══ MATERIAL SHOWN

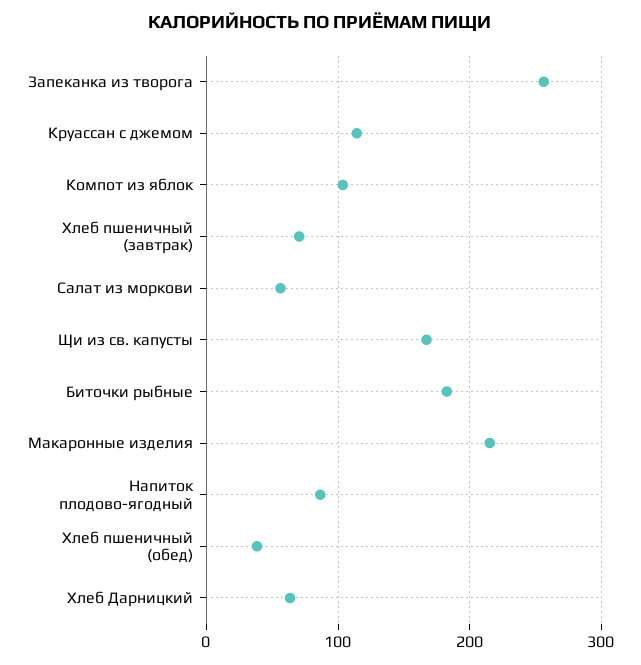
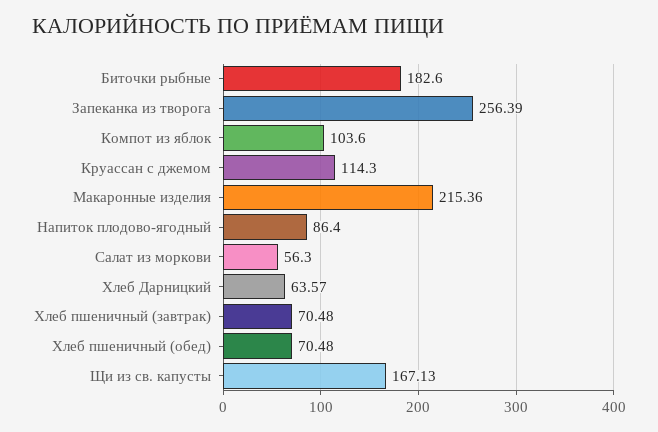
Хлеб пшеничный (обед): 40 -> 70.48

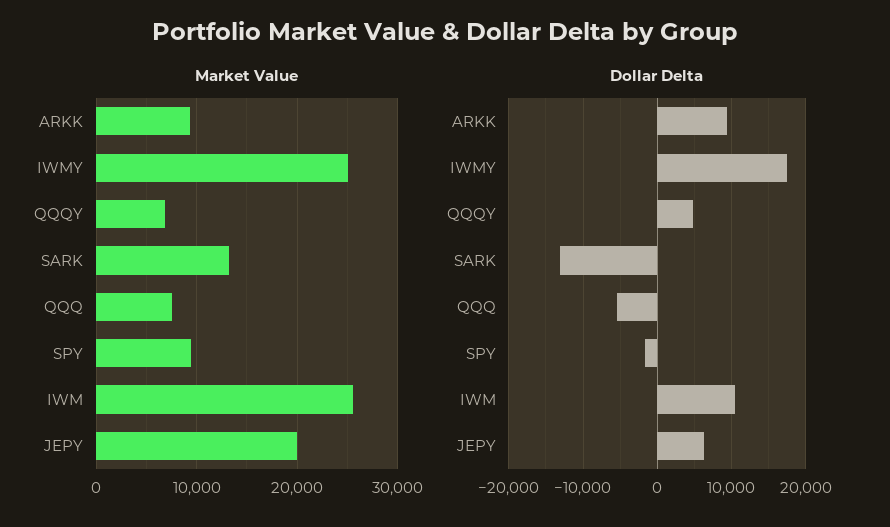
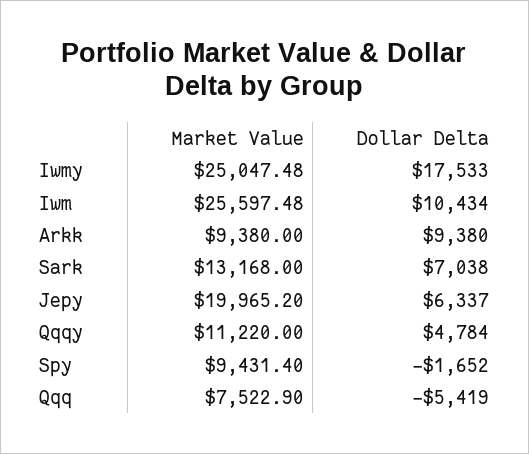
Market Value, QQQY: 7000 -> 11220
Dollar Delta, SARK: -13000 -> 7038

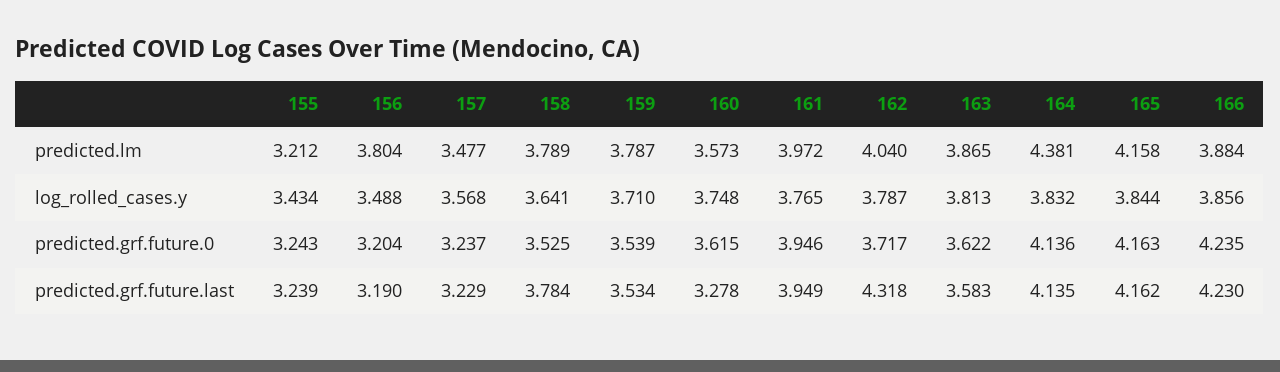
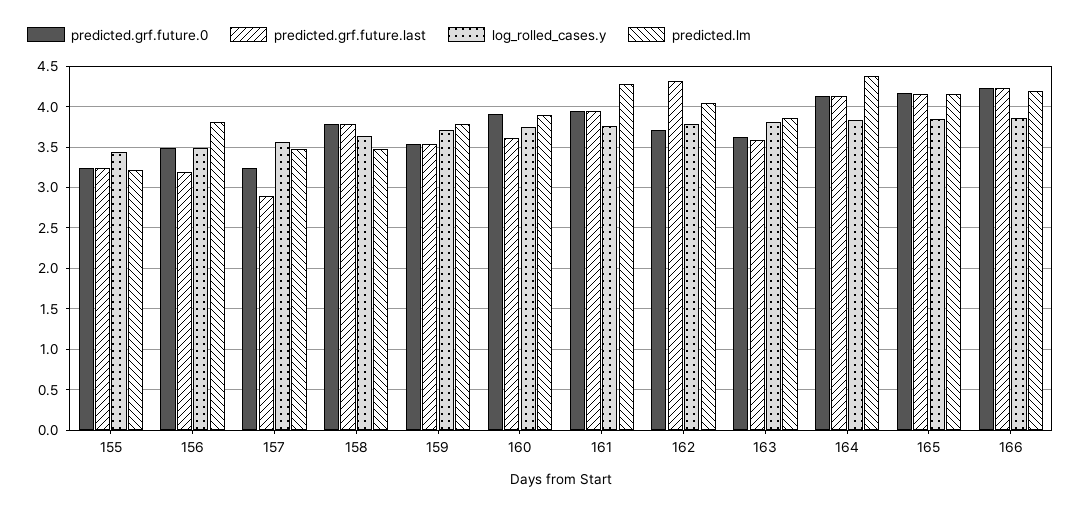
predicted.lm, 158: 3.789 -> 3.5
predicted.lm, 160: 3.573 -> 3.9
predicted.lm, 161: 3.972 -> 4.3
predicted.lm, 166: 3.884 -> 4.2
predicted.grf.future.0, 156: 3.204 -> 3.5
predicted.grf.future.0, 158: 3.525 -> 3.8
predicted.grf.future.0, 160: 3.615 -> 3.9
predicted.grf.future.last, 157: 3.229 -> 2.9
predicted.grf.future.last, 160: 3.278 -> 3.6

════
══ MATERIAL SHOWN

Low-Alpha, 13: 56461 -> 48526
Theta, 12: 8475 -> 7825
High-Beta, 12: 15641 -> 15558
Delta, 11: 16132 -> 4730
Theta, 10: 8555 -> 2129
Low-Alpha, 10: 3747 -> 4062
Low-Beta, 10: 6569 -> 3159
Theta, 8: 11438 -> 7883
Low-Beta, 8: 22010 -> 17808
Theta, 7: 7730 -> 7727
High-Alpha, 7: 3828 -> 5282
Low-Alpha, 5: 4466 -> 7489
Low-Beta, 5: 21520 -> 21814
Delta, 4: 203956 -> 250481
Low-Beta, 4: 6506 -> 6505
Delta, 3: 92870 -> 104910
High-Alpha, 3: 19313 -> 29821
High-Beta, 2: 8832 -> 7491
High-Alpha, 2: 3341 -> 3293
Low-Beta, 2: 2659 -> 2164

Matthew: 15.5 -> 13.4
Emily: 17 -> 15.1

════
══ MATERIAL SHOWN

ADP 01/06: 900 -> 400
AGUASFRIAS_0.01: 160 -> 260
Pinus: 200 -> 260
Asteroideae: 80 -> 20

════

PROBLEM: Using the entries above, return exactly the lines from the line with "predicted.lm, 160: 3.573 -> 3.9" to the line with "predicted.grf.future.last, 160: 3.278 -> 3.6", counting both of those lines.

ANSWER BELOW:
predicted.lm, 160: 3.573 -> 3.9
predicted.lm, 161: 3.972 -> 4.3
predicted.lm, 166: 3.884 -> 4.2
predicted.grf.future.0, 156: 3.204 -> 3.5
predicted.grf.future.0, 158: 3.525 -> 3.8
predicted.grf.future.0, 160: 3.615 -> 3.9
predicted.grf.future.last, 157: 3.229 -> 2.9
predicted.grf.future.last, 160: 3.278 -> 3.6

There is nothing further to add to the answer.